● **TASK STATEMENT**
Reproduce precisely the lines between the start of the data below and the line with "Panel set 3: xz", both included.

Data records
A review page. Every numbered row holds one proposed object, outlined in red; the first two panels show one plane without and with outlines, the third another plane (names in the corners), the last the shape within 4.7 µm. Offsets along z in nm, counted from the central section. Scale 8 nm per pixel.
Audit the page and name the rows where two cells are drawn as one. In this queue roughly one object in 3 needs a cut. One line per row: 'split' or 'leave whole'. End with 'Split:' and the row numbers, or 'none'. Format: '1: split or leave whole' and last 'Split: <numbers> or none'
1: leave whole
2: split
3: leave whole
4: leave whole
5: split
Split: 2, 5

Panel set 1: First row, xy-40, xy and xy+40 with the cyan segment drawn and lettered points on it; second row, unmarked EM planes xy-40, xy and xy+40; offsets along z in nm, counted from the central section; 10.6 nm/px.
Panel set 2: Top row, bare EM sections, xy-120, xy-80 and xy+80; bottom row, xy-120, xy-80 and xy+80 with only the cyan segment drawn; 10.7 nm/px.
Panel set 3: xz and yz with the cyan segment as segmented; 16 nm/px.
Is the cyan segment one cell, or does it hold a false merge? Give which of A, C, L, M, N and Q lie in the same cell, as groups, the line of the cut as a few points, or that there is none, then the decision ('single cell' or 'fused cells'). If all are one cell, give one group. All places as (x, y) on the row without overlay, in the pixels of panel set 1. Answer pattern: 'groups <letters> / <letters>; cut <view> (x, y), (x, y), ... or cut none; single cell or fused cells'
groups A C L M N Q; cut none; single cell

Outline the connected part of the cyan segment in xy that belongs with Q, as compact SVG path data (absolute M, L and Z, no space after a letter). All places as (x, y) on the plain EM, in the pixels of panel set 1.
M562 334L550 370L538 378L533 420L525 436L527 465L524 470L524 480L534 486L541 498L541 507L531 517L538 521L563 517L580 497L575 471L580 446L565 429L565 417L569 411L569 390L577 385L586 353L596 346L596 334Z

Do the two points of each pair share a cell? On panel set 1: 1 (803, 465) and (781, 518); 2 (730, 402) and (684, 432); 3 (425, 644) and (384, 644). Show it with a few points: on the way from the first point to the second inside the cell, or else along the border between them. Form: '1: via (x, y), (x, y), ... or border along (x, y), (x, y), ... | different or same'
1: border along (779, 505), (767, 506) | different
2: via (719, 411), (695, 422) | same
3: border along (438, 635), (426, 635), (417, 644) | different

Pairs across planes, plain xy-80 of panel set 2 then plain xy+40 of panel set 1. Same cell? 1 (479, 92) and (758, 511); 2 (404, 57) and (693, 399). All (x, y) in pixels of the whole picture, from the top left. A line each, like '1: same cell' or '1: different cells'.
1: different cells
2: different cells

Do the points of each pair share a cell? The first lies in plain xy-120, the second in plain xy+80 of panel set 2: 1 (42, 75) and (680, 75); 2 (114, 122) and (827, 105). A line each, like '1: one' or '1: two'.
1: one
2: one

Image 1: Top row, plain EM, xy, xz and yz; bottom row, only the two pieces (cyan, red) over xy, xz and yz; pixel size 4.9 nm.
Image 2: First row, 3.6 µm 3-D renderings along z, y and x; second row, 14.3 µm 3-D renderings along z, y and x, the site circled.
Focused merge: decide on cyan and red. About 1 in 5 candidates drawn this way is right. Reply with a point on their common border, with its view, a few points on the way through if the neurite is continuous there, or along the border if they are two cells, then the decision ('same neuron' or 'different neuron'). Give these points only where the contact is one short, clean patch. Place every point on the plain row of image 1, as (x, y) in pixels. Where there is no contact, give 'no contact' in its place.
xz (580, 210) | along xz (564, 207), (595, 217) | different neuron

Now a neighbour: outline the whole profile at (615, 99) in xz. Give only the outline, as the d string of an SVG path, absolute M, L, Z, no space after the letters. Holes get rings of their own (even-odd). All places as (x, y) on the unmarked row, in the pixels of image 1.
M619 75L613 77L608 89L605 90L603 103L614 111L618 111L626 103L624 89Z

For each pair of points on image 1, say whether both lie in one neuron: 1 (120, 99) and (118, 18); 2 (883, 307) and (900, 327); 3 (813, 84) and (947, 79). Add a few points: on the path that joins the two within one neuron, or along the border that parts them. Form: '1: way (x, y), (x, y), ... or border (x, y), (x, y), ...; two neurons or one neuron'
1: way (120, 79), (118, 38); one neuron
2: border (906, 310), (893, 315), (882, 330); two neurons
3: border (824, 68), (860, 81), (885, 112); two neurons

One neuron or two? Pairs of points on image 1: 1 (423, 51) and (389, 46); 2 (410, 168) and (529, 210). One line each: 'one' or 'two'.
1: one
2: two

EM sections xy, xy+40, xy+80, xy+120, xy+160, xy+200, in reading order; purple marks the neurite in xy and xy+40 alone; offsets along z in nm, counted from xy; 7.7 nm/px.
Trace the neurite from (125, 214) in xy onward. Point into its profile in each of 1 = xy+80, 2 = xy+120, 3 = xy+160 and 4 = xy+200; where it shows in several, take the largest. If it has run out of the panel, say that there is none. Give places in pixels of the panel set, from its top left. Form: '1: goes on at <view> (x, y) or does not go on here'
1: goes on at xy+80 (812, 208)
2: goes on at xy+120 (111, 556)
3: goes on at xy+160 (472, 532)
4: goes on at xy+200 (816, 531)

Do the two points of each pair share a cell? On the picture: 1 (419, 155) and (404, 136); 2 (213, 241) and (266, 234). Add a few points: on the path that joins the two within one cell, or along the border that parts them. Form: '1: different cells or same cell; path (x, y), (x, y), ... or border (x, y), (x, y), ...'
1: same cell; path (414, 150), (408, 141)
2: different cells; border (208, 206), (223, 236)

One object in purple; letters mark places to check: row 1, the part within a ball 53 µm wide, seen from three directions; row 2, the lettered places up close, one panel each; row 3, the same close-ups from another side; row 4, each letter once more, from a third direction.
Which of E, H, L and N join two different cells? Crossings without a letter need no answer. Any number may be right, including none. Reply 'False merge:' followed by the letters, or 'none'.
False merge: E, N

● **SOLUTION TO THIS EXERCISE**
A review page. Every numbered row holds one proposed object, outlined in red; the first two panels show one plane without and with outlines, the third another plane (names in the corners), the last the shape within 4.7 µm. Offsets along z in nm, counted from the central section. Scale 8 nm per pixel.
Audit the page and name the rows where two cells are drawn as one. In this queue roughly one object in 3 needs a cut. One line per row: 'split' or 'leave whole'. End with 'Split:' and the row numbers, or 'none'. Format: '1: split or leave whole' and last 'Split: <numbers> or none'
1: leave whole
2: split
3: leave whole
4: leave whole
5: split
Split: 2, 5

Panel set 1: First row, xy-40, xy and xy+40 with the cyan segment drawn and lettered points on it; second row, unmarked EM planes xy-40, xy and xy+40; offsets along z in nm, counted from the central section; 10.6 nm/px.
Panel set 2: Top row, bare EM sections, xy-120, xy-80 and xy+80; bottom row, xy-120, xy-80 and xy+80 with only the cyan segment drawn; 10.7 nm/px.
Panel set 3: xz and yz with the cyan segment as segmented; 16 nm/px.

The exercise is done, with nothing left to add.